(Stored entries)

————

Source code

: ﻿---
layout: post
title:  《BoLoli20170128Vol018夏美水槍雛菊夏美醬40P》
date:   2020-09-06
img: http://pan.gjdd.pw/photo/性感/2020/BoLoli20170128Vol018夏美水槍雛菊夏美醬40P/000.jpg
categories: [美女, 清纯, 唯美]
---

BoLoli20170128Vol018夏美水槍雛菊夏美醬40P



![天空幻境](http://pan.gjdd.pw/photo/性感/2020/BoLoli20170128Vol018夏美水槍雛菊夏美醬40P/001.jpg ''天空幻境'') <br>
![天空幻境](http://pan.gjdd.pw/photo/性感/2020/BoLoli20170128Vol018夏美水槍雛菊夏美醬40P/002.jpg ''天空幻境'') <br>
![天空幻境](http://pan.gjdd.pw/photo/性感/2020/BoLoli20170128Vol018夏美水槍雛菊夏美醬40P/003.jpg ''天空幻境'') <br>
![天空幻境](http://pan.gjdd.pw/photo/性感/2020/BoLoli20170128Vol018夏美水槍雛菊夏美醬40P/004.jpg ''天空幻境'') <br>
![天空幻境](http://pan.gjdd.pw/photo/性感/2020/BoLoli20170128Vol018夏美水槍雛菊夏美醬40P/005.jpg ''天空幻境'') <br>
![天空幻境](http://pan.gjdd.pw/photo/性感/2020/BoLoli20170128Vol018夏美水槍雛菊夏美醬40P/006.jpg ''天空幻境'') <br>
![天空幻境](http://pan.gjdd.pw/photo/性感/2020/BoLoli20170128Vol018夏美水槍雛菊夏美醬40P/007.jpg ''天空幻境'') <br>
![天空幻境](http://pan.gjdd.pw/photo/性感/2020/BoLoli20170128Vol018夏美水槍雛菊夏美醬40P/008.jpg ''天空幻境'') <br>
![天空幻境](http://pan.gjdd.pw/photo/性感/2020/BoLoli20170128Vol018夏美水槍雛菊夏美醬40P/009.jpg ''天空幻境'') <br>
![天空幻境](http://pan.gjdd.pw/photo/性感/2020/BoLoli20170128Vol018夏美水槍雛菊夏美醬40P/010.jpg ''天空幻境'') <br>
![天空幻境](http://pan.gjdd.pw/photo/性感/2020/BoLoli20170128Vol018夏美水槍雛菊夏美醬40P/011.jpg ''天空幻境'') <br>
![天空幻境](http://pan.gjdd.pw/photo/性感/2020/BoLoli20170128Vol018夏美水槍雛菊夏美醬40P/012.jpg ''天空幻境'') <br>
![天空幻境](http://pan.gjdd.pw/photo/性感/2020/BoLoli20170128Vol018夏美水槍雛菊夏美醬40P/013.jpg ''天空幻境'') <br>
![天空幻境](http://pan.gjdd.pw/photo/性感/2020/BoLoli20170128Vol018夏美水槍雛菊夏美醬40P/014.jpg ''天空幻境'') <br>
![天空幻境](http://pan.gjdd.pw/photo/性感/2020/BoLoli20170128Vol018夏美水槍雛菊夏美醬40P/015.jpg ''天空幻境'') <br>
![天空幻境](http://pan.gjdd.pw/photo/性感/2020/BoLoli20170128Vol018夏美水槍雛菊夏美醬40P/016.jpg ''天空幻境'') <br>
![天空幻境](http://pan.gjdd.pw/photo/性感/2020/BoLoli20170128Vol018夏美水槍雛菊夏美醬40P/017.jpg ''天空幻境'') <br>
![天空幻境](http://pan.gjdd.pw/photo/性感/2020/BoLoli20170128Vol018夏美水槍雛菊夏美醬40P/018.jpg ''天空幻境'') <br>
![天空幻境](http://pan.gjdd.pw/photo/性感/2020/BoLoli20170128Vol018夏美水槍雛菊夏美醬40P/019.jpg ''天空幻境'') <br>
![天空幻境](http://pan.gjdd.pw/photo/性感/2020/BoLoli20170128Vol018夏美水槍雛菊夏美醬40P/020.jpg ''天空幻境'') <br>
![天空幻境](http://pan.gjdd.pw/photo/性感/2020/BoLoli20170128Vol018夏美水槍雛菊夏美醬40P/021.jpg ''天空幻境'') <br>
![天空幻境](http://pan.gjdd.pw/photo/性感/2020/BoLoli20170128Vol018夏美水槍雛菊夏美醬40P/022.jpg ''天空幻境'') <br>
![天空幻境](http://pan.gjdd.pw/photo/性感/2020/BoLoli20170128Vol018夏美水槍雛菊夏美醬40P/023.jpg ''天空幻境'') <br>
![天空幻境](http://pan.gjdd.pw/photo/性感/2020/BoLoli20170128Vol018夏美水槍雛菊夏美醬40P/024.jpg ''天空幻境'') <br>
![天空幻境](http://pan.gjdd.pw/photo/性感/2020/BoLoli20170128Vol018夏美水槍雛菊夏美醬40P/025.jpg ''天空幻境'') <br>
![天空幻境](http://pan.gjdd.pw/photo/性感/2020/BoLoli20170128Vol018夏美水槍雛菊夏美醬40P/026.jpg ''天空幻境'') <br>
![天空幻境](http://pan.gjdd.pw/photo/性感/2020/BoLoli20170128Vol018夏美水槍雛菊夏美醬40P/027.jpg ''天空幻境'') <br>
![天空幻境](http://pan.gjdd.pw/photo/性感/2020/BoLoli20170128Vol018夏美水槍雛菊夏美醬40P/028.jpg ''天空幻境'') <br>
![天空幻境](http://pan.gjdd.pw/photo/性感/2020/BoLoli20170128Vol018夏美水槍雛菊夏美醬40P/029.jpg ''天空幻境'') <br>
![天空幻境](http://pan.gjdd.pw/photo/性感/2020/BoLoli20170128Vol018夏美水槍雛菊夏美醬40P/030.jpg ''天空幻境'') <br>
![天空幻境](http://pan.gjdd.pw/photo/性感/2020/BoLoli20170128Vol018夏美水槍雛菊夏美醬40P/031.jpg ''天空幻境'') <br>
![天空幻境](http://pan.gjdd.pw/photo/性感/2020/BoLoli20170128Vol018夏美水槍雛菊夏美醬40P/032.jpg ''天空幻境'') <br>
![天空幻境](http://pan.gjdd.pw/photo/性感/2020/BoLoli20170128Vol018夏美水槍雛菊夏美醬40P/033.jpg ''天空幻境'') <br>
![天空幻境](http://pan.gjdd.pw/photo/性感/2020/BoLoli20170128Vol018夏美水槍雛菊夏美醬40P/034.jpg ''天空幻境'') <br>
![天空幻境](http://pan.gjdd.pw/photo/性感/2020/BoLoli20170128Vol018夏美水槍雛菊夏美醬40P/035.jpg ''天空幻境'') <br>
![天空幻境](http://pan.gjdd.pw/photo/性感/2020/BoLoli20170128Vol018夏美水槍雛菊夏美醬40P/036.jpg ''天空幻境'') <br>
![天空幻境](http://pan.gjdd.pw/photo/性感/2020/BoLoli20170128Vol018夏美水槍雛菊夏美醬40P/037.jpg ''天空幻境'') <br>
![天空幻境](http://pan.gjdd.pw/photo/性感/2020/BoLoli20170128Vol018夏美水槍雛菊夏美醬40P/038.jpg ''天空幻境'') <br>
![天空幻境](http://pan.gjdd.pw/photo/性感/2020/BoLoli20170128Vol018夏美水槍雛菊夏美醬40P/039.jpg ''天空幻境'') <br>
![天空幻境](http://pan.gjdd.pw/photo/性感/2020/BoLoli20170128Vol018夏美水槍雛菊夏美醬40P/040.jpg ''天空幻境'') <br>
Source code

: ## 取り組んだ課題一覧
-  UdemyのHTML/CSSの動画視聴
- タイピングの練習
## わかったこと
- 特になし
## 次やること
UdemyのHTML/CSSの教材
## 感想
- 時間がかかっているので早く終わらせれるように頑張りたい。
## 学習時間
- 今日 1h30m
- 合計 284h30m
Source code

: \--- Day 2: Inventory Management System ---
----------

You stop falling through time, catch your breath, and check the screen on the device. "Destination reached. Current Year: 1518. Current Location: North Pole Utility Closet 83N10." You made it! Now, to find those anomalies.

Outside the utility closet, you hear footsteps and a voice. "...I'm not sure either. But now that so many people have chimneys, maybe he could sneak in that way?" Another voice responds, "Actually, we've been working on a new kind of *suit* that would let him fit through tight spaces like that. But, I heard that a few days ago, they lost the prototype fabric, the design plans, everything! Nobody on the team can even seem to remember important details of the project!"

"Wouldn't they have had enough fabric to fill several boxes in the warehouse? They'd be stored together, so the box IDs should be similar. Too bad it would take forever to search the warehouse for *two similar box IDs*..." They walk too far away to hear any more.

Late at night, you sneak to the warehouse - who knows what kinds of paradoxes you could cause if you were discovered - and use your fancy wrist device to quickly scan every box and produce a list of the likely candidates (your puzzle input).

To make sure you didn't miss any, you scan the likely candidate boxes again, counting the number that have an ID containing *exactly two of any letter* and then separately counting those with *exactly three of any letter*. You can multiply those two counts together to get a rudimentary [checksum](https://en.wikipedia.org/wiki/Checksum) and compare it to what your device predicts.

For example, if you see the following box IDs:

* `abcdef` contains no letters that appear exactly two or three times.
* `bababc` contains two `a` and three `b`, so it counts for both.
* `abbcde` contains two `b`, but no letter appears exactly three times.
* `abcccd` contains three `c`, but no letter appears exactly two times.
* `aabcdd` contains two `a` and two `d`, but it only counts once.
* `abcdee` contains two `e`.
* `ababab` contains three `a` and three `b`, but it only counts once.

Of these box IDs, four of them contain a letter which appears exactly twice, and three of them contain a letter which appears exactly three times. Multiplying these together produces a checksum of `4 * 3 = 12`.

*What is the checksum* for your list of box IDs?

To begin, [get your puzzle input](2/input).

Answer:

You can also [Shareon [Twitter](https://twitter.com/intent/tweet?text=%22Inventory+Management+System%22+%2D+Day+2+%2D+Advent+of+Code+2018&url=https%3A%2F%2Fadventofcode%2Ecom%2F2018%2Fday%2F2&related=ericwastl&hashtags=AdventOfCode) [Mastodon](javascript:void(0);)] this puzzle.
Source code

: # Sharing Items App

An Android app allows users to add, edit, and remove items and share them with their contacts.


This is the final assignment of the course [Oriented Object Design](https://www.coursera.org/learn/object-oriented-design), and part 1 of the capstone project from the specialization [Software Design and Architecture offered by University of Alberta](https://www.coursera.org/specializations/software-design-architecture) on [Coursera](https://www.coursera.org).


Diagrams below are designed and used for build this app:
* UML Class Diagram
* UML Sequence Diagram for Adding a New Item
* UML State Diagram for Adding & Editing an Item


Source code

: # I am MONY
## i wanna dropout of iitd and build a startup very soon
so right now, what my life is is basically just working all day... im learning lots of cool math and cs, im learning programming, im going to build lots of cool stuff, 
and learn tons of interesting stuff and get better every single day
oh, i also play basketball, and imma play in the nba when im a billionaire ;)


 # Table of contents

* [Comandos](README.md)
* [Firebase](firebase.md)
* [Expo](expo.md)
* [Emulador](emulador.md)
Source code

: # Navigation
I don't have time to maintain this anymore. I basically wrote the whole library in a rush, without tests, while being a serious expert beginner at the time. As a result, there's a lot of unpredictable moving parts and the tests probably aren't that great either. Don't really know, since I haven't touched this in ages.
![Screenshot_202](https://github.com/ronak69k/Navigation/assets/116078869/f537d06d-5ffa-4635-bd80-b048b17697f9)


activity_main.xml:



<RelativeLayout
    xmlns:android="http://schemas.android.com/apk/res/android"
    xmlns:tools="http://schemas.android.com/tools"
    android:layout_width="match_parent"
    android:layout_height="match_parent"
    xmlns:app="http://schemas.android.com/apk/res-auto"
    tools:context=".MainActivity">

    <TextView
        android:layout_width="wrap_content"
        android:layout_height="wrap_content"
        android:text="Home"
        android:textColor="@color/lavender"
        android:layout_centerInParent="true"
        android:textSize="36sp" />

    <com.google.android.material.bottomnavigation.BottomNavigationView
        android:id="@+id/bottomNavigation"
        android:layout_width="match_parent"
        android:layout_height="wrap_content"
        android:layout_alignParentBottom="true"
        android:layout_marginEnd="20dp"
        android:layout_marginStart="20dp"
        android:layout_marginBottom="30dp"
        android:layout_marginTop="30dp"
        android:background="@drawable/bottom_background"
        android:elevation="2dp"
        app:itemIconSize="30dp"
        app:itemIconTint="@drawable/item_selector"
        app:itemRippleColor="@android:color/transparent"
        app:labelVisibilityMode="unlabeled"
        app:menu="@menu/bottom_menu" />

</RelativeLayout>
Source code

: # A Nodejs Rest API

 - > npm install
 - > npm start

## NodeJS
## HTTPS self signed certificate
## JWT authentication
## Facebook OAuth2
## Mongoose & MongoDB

————

• _WRITTEN TASK_
Return all lines from the entries that contain the string "times".

• _SOLUTION TO THE EXERCISE_
* `abcdef` contains no letters that appear exactly two or three times.
* `abbcde` contains two `b`, but no letter appears exactly three times.
* `abcccd` contains three `c`, but no letter appears exactly two times.
Of these box IDs, four of them contain a letter which appears exactly twice, and three of them contain a letter which appears exactly three times. Multiplying these together produces a checksum of `4 * 3 = 12`.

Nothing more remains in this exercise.